Albert Bierstadt, Tormenta en las montañas, c. 1870-1880. Óleo sobre lienzo, 96 x 152 cm. Museum of Fine Arts, Boston.
El carácter mágico e inabarcable del Oeste americano fue difundido con éxito por el Bierstadt, quien pretendía poner de manifiesto que las viejas categorías europeas de lo pintoresco y lo sublime resultaban insuficientes en el Nuevo Mundo.


Frederic E. Church, Selva tropical, Jamaica, 1865. Óleo sobre papel, 30 x 51 cm. Cooper-Hewitt, National Design Museum, Smithsonian Institution, Nueva York.
Viajero impenitente, siguiendo los pasos de Humboldt de norte a sur del continente americano, el pintor halló en Jamaica su propia terra ignota. Allí cambió su mirada naturalista por una actitud más empática.

Winslow Homer, El viento del Oeste, 1891. Óleo sobre lienzo, 76 x 112 cm. Addison Gallery of American Art, Massachusetts.
Los viajes de Homer a Europa, en 1866 a la Exposición Universal de París, y en 1882 a Londres, supondrán la confluencia de la pintura de paisaje norteamericana con el posimpresionismo simbolista europeo.

Winslow Homer, Luz de luna, Faro de Wood Island, 1894. Óleo sobre lienzo, 78 x 102 cm. The Metropolitan Museum os Art, Nueva York.
El pintor, residente en la Costa de Maine desde 1883, hizo del mar el tema central de sus obras. Según su primer biógrafo, Homer pintó este cuadro en cuatro o cinco horas, “a la luz de la luna y nunca volvió a retocarlo”.

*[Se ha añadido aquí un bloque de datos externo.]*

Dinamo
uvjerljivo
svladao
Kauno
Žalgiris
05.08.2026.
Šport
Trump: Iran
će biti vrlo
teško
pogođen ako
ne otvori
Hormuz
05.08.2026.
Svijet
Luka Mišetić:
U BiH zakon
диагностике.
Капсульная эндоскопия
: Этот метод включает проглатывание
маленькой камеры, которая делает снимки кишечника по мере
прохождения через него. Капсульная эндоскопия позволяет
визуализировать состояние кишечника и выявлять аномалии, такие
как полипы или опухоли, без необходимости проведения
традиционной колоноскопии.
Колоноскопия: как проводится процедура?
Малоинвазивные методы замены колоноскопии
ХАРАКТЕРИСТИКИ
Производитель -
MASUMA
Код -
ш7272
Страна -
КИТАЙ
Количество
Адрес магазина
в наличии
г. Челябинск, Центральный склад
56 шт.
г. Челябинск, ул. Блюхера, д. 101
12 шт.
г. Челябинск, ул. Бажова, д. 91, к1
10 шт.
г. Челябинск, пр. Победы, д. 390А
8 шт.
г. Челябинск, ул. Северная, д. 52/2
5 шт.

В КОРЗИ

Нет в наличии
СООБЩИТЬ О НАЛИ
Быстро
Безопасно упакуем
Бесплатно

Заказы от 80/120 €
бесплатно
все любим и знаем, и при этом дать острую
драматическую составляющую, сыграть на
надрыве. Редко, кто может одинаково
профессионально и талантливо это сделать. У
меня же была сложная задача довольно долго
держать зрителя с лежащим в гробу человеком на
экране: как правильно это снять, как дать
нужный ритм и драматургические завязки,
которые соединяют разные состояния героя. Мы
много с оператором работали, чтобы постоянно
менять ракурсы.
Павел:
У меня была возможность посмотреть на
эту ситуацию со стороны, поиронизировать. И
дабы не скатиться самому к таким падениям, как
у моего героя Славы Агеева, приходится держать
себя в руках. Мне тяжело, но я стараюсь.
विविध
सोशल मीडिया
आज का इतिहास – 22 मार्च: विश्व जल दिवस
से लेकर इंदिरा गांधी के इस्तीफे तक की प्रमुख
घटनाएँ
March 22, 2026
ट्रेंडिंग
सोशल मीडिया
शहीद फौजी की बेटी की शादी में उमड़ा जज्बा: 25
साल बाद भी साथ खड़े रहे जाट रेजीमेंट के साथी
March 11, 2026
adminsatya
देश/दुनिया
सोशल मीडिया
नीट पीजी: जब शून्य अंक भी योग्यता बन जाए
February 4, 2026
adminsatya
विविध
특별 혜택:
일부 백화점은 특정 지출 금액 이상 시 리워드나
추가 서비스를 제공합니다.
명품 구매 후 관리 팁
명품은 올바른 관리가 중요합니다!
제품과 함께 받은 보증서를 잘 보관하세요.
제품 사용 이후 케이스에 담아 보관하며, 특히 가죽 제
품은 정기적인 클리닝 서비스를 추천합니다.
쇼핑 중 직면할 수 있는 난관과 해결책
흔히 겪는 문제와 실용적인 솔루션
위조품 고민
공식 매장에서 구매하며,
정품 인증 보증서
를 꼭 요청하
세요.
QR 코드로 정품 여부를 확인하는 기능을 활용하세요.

Winslow Homer, Descenso por los rápidos, Río Saguenay, 1905-1910. Óleo y tiza sobre lienzo, 76 x 122. The Metropolitan Museum of Art, Nueva York.
Aficionado a la pesca, Homer eligió los bosques, lagos y ríos vírgenes de Quebec, Canadá, para sus vacaciones. Entonces tomaba apuntes en acuarela que después trasladaba a sus cuadros. La fuerza de la naturaleza se opone aquí a la heroicidad viril de los exploradores.